## [Exercise directions]
Exactly reproduce the lines from the top of the entries below through the line containing "221 | [Council", with both ends included.

(Stored data entries)
****************

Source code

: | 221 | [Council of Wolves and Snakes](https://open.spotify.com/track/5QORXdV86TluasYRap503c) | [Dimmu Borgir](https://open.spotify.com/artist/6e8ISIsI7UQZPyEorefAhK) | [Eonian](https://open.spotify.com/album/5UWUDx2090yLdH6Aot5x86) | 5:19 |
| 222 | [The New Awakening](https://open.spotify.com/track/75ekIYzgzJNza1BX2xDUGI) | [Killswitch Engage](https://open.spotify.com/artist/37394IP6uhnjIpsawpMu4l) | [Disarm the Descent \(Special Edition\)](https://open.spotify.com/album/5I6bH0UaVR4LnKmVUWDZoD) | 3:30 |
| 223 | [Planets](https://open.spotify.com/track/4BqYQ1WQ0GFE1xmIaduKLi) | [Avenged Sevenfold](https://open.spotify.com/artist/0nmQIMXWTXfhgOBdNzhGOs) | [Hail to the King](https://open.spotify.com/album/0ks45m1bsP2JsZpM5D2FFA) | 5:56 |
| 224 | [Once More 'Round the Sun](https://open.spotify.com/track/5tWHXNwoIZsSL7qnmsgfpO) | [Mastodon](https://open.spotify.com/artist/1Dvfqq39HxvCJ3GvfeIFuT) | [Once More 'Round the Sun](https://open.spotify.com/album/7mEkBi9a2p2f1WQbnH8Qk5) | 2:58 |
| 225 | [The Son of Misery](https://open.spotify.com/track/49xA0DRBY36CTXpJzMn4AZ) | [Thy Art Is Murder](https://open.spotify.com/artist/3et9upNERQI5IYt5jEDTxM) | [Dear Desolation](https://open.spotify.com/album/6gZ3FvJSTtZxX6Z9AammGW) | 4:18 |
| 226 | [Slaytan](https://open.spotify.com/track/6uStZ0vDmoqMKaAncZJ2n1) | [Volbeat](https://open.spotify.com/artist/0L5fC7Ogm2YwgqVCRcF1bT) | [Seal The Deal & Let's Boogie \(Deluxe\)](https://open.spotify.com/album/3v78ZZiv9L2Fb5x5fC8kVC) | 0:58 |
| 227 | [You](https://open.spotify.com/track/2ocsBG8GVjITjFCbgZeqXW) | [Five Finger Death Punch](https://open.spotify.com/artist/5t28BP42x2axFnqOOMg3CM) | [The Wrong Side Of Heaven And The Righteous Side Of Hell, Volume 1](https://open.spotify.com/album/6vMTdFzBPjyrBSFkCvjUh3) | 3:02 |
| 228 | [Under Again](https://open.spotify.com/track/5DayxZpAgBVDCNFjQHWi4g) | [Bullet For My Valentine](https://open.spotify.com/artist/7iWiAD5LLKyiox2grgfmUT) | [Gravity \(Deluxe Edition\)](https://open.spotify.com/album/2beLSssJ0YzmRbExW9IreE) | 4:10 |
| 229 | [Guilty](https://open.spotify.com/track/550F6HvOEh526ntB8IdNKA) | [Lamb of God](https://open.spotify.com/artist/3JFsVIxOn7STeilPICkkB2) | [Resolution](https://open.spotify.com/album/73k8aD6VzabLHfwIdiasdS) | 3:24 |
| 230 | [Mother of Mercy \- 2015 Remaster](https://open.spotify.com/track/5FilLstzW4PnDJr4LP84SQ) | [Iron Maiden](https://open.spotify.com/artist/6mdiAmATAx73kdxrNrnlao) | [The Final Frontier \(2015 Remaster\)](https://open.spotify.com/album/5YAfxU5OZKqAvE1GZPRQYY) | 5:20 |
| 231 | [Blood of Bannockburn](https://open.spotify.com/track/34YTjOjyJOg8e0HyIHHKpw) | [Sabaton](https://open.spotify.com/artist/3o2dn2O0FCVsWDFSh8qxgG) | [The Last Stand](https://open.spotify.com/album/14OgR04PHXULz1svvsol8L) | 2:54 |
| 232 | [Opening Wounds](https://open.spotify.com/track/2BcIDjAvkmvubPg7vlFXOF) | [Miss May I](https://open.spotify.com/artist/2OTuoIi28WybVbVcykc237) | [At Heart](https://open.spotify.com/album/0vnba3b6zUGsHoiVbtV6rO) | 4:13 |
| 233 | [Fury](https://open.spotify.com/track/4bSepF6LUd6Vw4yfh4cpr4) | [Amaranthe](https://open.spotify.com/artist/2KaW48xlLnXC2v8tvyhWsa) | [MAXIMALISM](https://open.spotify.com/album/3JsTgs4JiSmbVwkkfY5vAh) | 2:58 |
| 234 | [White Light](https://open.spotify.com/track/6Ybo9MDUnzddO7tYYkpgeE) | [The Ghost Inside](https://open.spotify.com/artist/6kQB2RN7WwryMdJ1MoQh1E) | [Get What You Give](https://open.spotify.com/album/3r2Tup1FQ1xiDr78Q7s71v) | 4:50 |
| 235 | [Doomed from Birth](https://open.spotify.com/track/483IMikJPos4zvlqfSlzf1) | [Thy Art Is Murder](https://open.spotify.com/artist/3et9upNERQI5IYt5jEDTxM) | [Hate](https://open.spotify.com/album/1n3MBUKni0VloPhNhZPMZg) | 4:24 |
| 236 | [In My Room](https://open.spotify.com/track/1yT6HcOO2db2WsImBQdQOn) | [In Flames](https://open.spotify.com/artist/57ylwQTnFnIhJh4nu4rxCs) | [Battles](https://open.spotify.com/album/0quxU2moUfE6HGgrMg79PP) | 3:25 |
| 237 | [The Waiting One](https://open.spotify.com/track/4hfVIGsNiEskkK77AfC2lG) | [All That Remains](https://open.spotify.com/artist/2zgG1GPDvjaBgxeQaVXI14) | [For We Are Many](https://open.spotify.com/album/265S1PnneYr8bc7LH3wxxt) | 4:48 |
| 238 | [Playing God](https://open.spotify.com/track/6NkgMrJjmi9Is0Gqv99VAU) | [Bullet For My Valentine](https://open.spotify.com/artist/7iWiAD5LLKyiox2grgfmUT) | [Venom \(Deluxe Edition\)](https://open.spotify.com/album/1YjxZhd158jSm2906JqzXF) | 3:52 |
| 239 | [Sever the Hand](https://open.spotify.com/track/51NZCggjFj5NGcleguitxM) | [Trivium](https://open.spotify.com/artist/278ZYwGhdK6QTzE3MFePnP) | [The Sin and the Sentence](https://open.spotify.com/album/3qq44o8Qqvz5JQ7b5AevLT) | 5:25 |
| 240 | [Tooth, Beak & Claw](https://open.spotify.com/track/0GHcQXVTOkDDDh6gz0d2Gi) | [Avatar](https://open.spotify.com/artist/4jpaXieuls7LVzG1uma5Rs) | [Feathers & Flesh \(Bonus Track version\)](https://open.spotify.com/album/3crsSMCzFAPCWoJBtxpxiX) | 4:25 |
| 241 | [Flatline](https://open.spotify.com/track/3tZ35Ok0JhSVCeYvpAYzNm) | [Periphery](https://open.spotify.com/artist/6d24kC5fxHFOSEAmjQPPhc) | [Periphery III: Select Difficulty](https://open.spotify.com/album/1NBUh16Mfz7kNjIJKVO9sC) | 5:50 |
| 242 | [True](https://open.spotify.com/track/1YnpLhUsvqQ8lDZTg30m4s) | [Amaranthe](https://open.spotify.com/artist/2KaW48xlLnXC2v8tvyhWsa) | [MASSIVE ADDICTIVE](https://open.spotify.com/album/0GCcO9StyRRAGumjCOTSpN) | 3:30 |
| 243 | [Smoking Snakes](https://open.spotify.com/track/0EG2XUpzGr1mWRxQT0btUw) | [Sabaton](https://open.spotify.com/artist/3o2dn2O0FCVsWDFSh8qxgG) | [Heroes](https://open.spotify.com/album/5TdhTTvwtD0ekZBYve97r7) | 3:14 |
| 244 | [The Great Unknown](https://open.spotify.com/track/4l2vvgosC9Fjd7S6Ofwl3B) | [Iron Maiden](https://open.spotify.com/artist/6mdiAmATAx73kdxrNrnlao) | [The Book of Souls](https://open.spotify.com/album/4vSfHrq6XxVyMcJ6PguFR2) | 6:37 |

****************

## [Output below]
Source code

: | 221 | [Council of Wolves and Snakes](https://open.spotify.com/track/5QORXdV86TluasYRap503c) | [Dimmu Borgir](https://open.spotify.com/artist/6e8ISIsI7UQZPyEorefAhK) | [Eonian](https://open.spotify.com/album/5UWUDx2090yLdH6Aot5x86) | 5:19 |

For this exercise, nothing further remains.